It is arguably the most famous street photograph ever taken. Shot in 1932, Behind the Gare Saint-Lazare embodies Henri Cartier-Bresson’s mantra, the decisive moment. However, the iconic photographer had to break his own strict rules to make it happen.
In a fascinating video by art history page The Gaze, narrator Matthijs Van Mierlo reveals that Cartier-Bresson cropped the iconic images — something that he rallied against throughout his career, believing the photographer should get it right in-camera.

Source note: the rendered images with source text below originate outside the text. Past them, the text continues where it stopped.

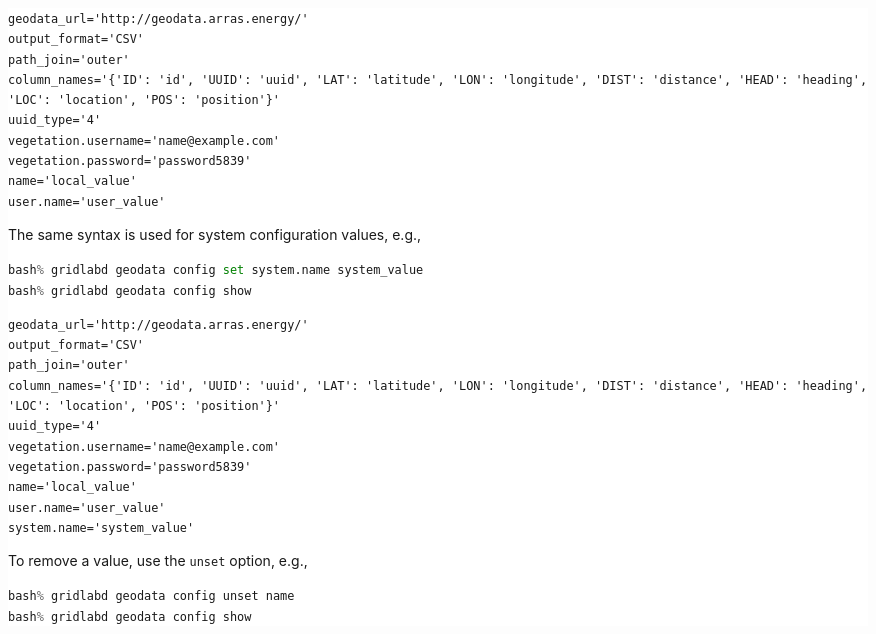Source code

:     geodata_url='http://geodata.arras.energy/'
    output_format='CSV'
    path_join='outer'
    column_names='{'ID': 'id', 'UUID': 'uuid', 'LAT': 'latitude', 'LON': 'longitude', 'DIST': 'distance', 'HEAD': 'heading', 'LOC': 'location', 'POS': 'position'}'
    uuid_type='4'
    vegetation.username='name@example.com'
    vegetation.password='password5839'
    name='local_value'
    user.name='user_value'

</div>

</div>

<div class="cell markdown">

The same syntax is used for system configuration values, e.g.,

</div>

<div class="cell code" execution_count="18">

``` python
bash% gridlabd geodata config set system.name system_value
bash% gridlabd geodata config show
```

<div class="output stream stdout">

    geodata_url='http://geodata.arras.energy/'
    output_format='CSV'
    path_join='outer'
    column_names='{'ID': 'id', 'UUID': 'uuid', 'LAT': 'latitude', 'LON': 'longitude', 'DIST': 'distance', 'HEAD': 'heading', 'LOC': 'location', 'POS': 'position'}'
    uuid_type='4'
    vegetation.username='name@example.com'
    vegetation.password='password5839'
    name='local_value'
    user.name='user_value'
    system.name='system_value'

</div>

</div>

<div class="cell markdown">

To remove a value, use the `unset` option, e.g.,

</div>

<div class="cell code" execution_count="19">

``` python
bash% gridlabd geodata config unset name
bash% gridlabd geodata config show
```

<div class="output stream stdout">
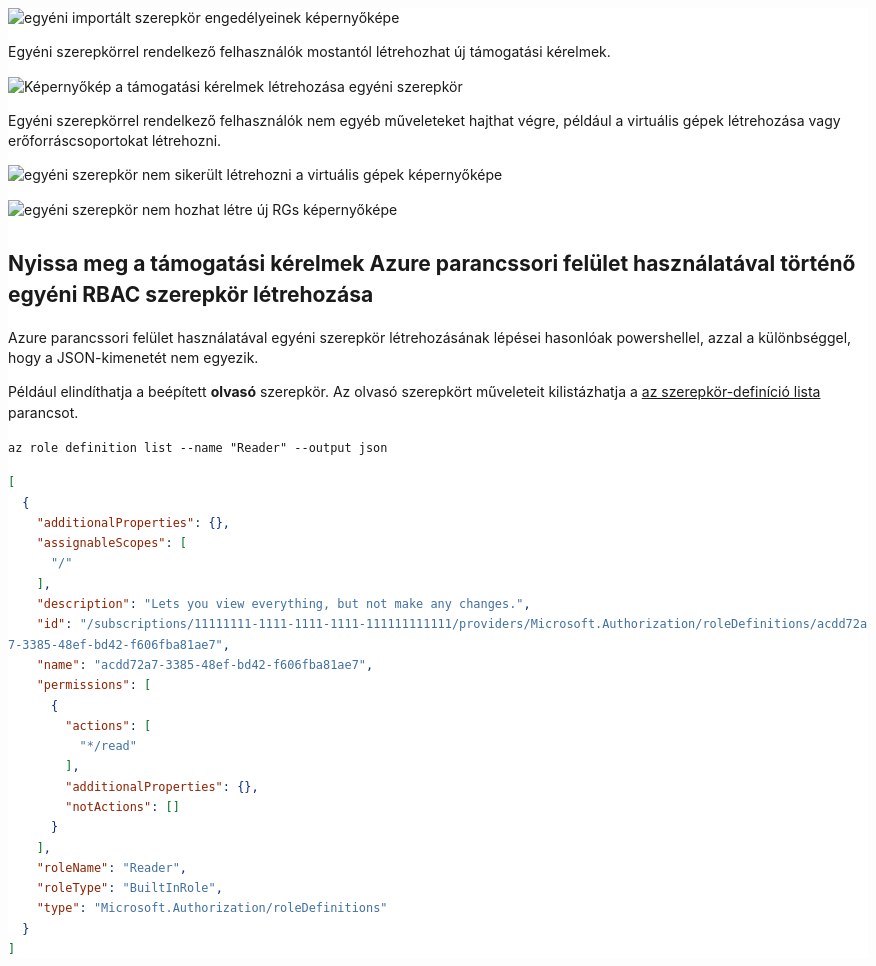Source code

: ![egyéni importált szerepkör engedélyeinek képernyőképe](./media/role-assignments-external-users/20.png)

Egyéni szerepkörrel rendelkező felhasználók mostantól létrehozhat új támogatási kérelmek.

![Képernyőkép a támogatási kérelmek létrehozása egyéni szerepkör](./media/role-assignments-external-users/21.png)

Egyéni szerepkörrel rendelkező felhasználók nem egyéb műveleteket hajthat végre, például a virtuális gépek létrehozása vagy erőforráscsoportokat létrehozni.

![egyéni szerepkör nem sikerült létrehozni a virtuális gépek képernyőképe](./media/role-assignments-external-users/22.png)

![egyéni szerepkör nem hozhat létre új RGs képernyőképe](./media/role-assignments-external-users/23.png)

## <a name="create-a-custom-rbac-role-to-open-support-requests-using-azure-cli"></a>Nyissa meg a támogatási kérelmek Azure parancssori felület használatával történő egyéni RBAC szerepkör létrehozása

Azure parancssori felület használatával egyéni szerepkör létrehozásának lépései hasonlóak powershellel, azzal a különbséggel, hogy a JSON-kimenetét nem egyezik.

Például elindíthatja a beépített **olvasó** szerepkör. Az olvasó szerepkört műveleteit kilistázhatja a [az szerepkör-definíció lista](/cli/azure/role/definition#az_role_definition_list) parancsot.

```azurecli
az role definition list --name "Reader" --output json
```

```json
[
  {
    "additionalProperties": {},
    "assignableScopes": [
      "/"
    ],
    "description": "Lets you view everything, but not make any changes.",
    "id": "/subscriptions/11111111-1111-1111-1111-111111111111/providers/Microsoft.Authorization/roleDefinitions/acdd72a7-3385-48ef-bd42-f606fba81ae7",
    "name": "acdd72a7-3385-48ef-bd42-f606fba81ae7",
    "permissions": [
      {
        "actions": [
          "*/read"
        ],
        "additionalProperties": {},
        "notActions": []
      }
    ],
    "roleName": "Reader",
    "roleType": "BuiltInRole",
    "type": "Microsoft.Authorization/roleDefinitions"
  }
]
```
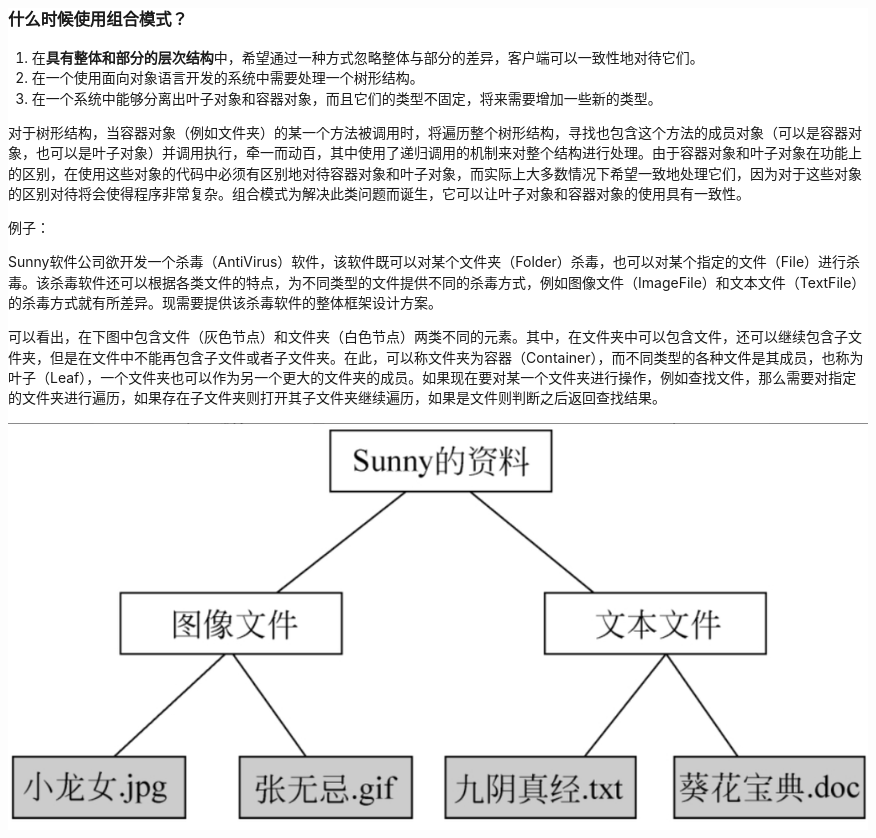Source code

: ### 什么时候使用组合模式？

1. 在**具有整体和部分的层次结构**中，希望通过一种方式忽略整体与部分的差异，客户端可以一致性地对待它们。
2. 在一个使用面向对象语言开发的系统中需要处理一个树形结构。
3. 在一个系统中能够分离出叶子对象和容器对象，而且它们的类型不固定，将来需要增加一些新的类型。

对于树形结构，当容器对象（例如文件夹）的某一个方法被调用时，将遍历整个树形结构，寻找也包含这个方法的成员对象（可以是容器对象，也可以是叶子对象）并调用执行，牵一而动百，其中使用了递归调用的机制来对整个结构进行处理。由于容器对象和叶子对象在功能上的区别，在使用这些对象的代码中必须有区别地对待容器对象和叶子对象，而实际上大多数情况下希望一致地处理它们，因为对于这些对象的区别对待将会使得程序非常复杂。组合模式为解决此类问题而诞生，它可以让叶子对象和容器对象的使用具有一致性。



例子：

Sunny软件公司欲开发一个杀毒（AntiVirus）软件，该软件既可以对某个文件夹（Folder）杀毒，也可以对某个指定的文件（File）进行杀毒。该杀毒软件还可以根据各类文件的特点，为不同类型的文件提供不同的杀毒方式，例如图像文件（ImageFile）和文本文件（TextFile）的杀毒方式就有所差异。现需要提供该杀毒软件的整体框架设计方案。

可以看出，在下图中包含文件（灰色节点）和文件夹（白色节点）两类不同的元素。其中，在文件夹中可以包含文件，还可以继续包含子文件夹，但是在文件中不能再包含子文件或者子文件夹。在此，可以称文件夹为容器（Container），而不同类型的各种文件是其成员，也称为叶子（Leaf），一个文件夹也可以作为另一个更大的文件夹的成员。如果现在要对某一个文件夹进行操作，例如查找文件，那么需要对指定的文件夹进行遍历，如果存在子文件夹则打开其子文件夹继续遍历，如果是文件则判断之后返回查找结果。

![image-20240508145007546](./.gitbook/assets/image-20240508145007546.png)
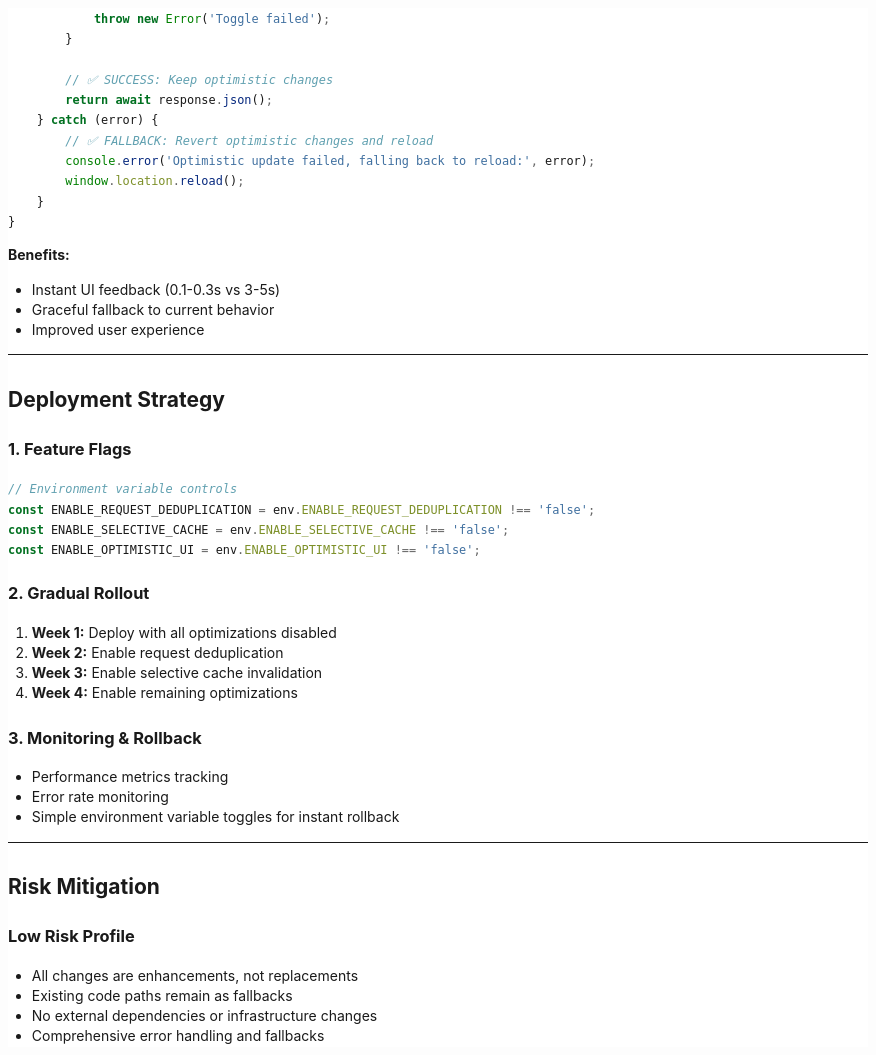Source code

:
 ```javascript
            throw new Error('Toggle failed');
        }
        
        // ✅ SUCCESS: Keep optimistic changes
        return await response.json();
    } catch (error) {
        // ✅ FALLBACK: Revert optimistic changes and reload
        console.error('Optimistic update failed, falling back to reload:', error);
        window.location.reload();
    }
}
```

**Benefits:**
- Instant UI feedback (0.1-0.3s vs 3-5s)
- Graceful fallback to current behavior
- Improved user experience

---

## Deployment Strategy

### 1. Feature Flags
```javascript
// Environment variable controls
const ENABLE_REQUEST_DEDUPLICATION = env.ENABLE_REQUEST_DEDUPLICATION !== 'false';
const ENABLE_SELECTIVE_CACHE = env.ENABLE_SELECTIVE_CACHE !== 'false';
const ENABLE_OPTIMISTIC_UI = env.ENABLE_OPTIMISTIC_UI !== 'false';
```

### 2. Gradual Rollout
1. **Week 1:** Deploy with all optimizations disabled
2. **Week 2:** Enable request deduplication
3. **Week 3:** Enable selective cache invalidation
4. **Week 4:** Enable remaining optimizations

### 3. Monitoring & Rollback
- Performance metrics tracking
- Error rate monitoring
- Simple environment variable toggles for instant rollback

---

## Risk Mitigation

### Low Risk Profile
- All changes are enhancements, not replacements
- Existing code paths remain as fallbacks
- No external dependencies or infrastructure changes
- Comprehensive error handling and fallbacks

“The photographer shot it without really looking,” explains Van Mierlo. This is because when he arrived at the photograph’s location — which, as the title of the photo suggests, is behind the Gare Saint-Lazare train station in Paris — Cartier-Bresson was confronted with a fence that was blocking his view.
However, there was a small gap in the fence through which Cartier-Bresson could just about squeeze his lens. But the viewfinder on the Leica 1 camera he was using protrudes so that he couldn’t actually look through it, rendering him blind.
“The planks were like this,” Cartier-Bresson explains in an archive interview while intimating the fence. “And I could just fit the lens through.”
Nevertheless, Cartier-Bresson evidently liked the scene and waited patiently for the decisive moment, presumably watching the scene from outside his viewfinder. Upon developing the film, Cartier-Bresson discovered that the famous frame contained a chunk of the wooden fence in the shot on the left-hand side of the image, which he decided to crop out, as well as a chunk of the bottom.
The uncropped version, left.
“The space between the planks was not entirely wide enough for my lens, which is the reason the picture is cut off on the left,” Cartier-Bresson has said.
“Behind Gare Saint-Lazare became an icon of street photography,” adds Van Mierlo. “A fraction of a second perfectly captured with wonderful leading lines, little ripples of movement, and amazing reflections that are about to be broken.”
Cartier-Bresson humbly called the photo “luck.” But that is difficult to believe when his decisive moment philosophy would essentially lay the foundations of street photography and he would go on to make many more famous images.